The Innovative Marching Band

Image result for Drone with camera

When I think of a drone, I think, "That's a cool hobby. The video looks amazing and it would be fun to learn how to fly one." At Central High School, the music department has made it more than a hobby. 

The use of a drone for the Marching Maroons, under the direction of John Currey, started as a solution to a problem. "We could only take video of the marching forms from the sideline, or from a scissor lift," says Stephen Larson, Assistant Marching Band Director. "With the drone, we get a vantage point that makes it easy to see the entire picture."

The process started with Central High Schools administration. "We purchased this for the school because I had seen one used in other venues and at other schools' functions," says Central Principal Joe Williams. "I asked John Woods, Assistant Principal for Facilities and Programs, if he thought there would be a use for it from his point of view.  I also asked our marching band directors if they would use it." After seeing interest from both parties, Williams then purchased the drone, which has been used for athletic practice, performances, and games ever since.

For coaches or teachers interested in possibly using a drone in the future, Mr. Larson also provided a little information on the ease of setting up and using the drone. "The particular model, the Phantom 4, has numerous steps to set up for flying, but they are easy to follow. The company has how-to videos on their website. The controls are also easy to master after a few minutes."

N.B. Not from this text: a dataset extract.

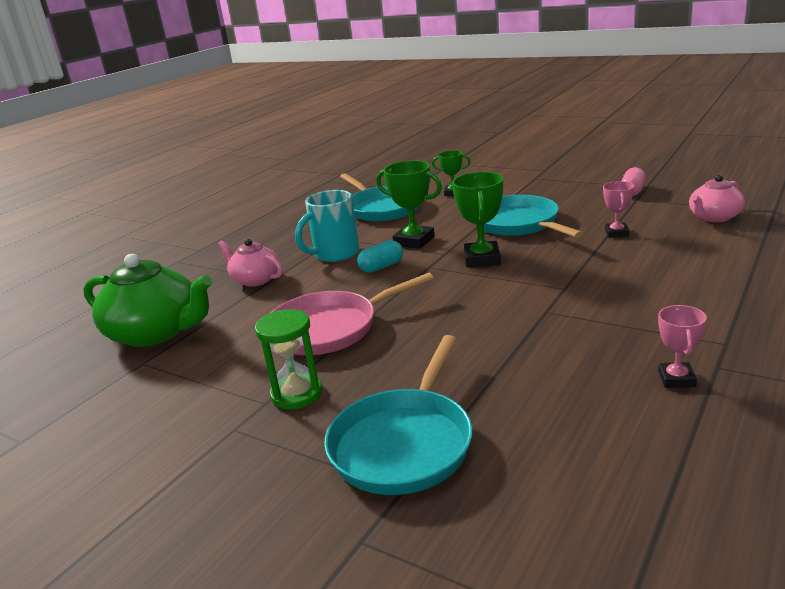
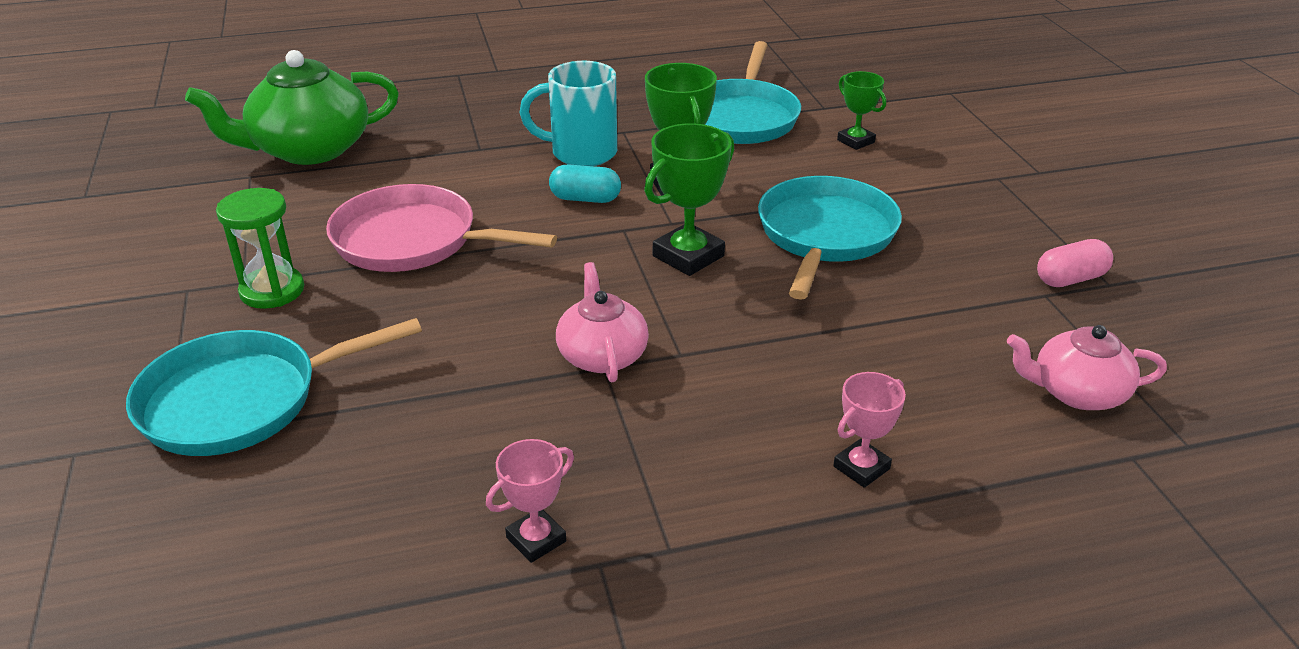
camera: 40 degrees right, 10 degrees up
(156, 332) = (309, 149): green teapot -> green teapot turned 90 degrees clockwise
(255, 279) = (468, 139): pink teapot -> pink teapot (602, 355)
(616, 233) = (900, 326): pink trophy -> pink trophy (861, 467)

But Larson not only views this as an opportunity to make stunning visuals of the Marching Maroons, but also as a learning opportunity for their students. He shares the footage with the synced audio (provided through a separate device) for students to not only critique and reflect on their sound and movement, but also to look for areas to improve and see their progress from week to week.

For Band Directors that are looking to use a drone in this way, Larson had some advice for accessories as well. "The package our Principal purchased included extra batteries, and a solid storage case for all the equipment." He also recommended a dedicated iPad, multiple micro flash cards for storing videos, a high quality audio recording device, and an extra video camera to use for an audience view angle. 

So if you teach at Central High School and would like to use this drone, it is available to you. If you teach elsewhere, get the conversation started in your school or district. Because having a bird's eye view can help your students gain a whole new perspective.